The Washington Accord Graduate Attribute Profile has 12 elements, supported by a Knowledge Profile, WK1-WK8, and a definition of the Level of Problem Solving, WP1-WP7, both given below:

Graduate Attributes Definition

For Washington Accord Graduate

Engineering Knowledge: WA1: Apply knowledge of mathematics, natural science, engineering fundamentals and an engineering specialization as specified in WK1 to WK4 respectively to the solution of complex engineering problems.
Problem Analysis


WA2: Identify, formulate, research literature and analyze complex engineering problems reaching substantiated conclusions using first principles of mathematics, natural sciences and engineering sciences. (WK1 to WK4)
Design/ development of solutions: WA3: Design solutions for complex engineering problems and design systems, components or processes that meet specified needs with appropriate consideration for public health and safety, cultural, societal, and environmental considerations. (WK5)
Investigation: WA4: Conduct investigations of complex problems using research-based knowledge (WK8) and research methods including design of experiments, analysis and interpretation of data, and synthesis of information to provide valid conclusions.

- **Items from a dataset**
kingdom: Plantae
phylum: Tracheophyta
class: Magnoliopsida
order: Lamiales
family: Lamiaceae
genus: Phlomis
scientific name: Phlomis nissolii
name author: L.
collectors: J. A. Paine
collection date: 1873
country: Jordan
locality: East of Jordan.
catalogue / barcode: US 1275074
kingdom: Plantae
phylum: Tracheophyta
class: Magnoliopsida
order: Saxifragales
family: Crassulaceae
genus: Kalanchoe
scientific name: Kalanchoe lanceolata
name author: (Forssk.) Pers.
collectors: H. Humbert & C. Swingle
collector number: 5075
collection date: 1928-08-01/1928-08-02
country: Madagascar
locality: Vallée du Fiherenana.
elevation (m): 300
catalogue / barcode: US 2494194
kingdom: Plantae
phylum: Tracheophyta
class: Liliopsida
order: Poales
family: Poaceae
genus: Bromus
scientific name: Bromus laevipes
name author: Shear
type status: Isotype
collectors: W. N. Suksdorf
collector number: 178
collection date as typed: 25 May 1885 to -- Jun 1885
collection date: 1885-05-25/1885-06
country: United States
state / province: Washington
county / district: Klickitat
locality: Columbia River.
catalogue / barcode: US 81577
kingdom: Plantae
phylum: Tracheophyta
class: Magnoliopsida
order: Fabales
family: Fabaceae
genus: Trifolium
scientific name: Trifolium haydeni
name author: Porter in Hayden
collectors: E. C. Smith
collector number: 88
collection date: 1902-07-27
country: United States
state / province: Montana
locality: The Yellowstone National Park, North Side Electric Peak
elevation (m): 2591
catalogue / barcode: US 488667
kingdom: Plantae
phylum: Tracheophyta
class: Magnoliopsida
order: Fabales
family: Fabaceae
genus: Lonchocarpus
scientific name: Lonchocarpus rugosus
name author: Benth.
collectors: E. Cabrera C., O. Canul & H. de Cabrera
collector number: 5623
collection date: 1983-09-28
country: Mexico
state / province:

- **Exercise description**
Copy word for word the passage of the Washington Accord text that begins with "Design/ development of" and ends after "provide valid conclusions.".

- **Result for this task**
Design/ development of solutions: WA3: Design solutions for complex engineering problems and design systems, components or processes that meet specified needs with appropriate consideration for public health and safety, cultural, societal, and environmental considerations. (WK5)
Investigation: WA4: Conduct investigations of complex problems using research-based knowledge (WK8) and research methods including design of experiments, analysis and interpretation of data, and synthesis of information to provide valid conclusions.